Now this is what you call an easy weekend "think piece" post.

I had not heard of the just-launched UnHerd blog over in England until a reader sent your GetReligionistas a URL for a post that was guaranteed to get our attention. More on that in a minute.

Here is the top of an article in The Spectator about the launch of this interesting new blog featuring news and commentary.

A new star is born today into the centre-right blogosphere: UnHerd. The latest brainchild of Tim Montgomerie, founder of ConservativeHome, it has launched with a mission statement to ‘dive deep into the economic, technological and cultural challenges of our time’. Its launch blogs show a wide mix of subjects: a YouGov poll revealing the low regard with which the public view traditional news media, Peter Franklin on why we should get ready for Prime Minister Corbyn, James Bloodworth on the crash ten years on and Graeme Archer on how meat-eating may come to be seen as barbaric by our grandchildren.
UnHerd is also marked out by its financing model.
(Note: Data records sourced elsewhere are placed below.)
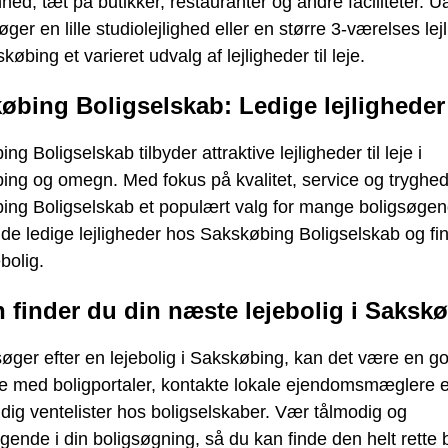
hed, tæt på butikker, restauranter og andre faciliteter. U
ger en lille studiolejlighed eller en større 3-værelses lej
købing et varieret udvalg af lejligheder til leje.
øbing Boligselskab: Ledige lejligheder
ng Boligselskab tilbyder attraktive lejligheder til leje i
ng og omegn. Med fokus på kvalitet, service og tryghed
ing Boligselskab et populært valg for mange boligsøgen
de ledige lejligheder hos Sakskøbing Boligselskab og fin
olig.
 finder du din næste lejebolig i Saksk
øger efter en lejebolig i Sakskøbing, kan det være en go
e med boligportaler, kontakte lokale ejendomsmæglere e
 dig ventelister hos boligselskaber. Vær tålmodig og
ende i din boligsøgning, så du kan finde den helt rette bo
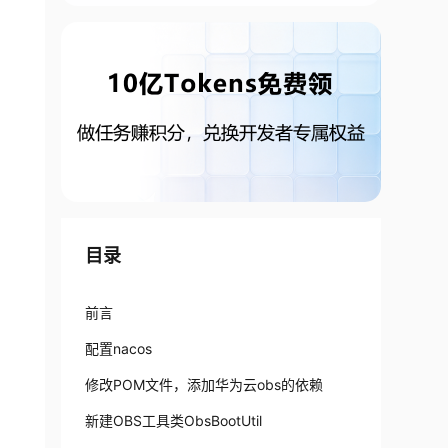
目录
前言
配置nacos
修改POM文件，添加华为云obs的依赖
新建OBS工具类ObsBootUtil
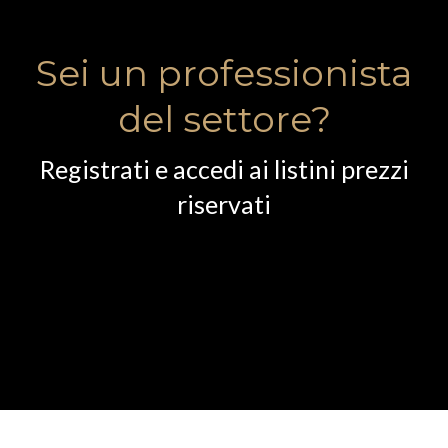
Sei un professionista
del settore?
Registrati e accedi ai listini prezzi
riservati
It has no paywall; all articles will be free to read with the costs covered by an endowment from Sir Paul Marshall. He is a former Liberal Democrat donor and a Brexit backer -- but, unlike the others, has not run away from the field.

Well, it was another early UnHerd post that caught the attention of a GetReligion reader and, thus, your GetReligionistas. The catchy headline on that short, but provocative, post by religion researcher Katie Harrison of greater London?

Why journalism needs to get religion

You can see how that might get the attention of folks at this here blog.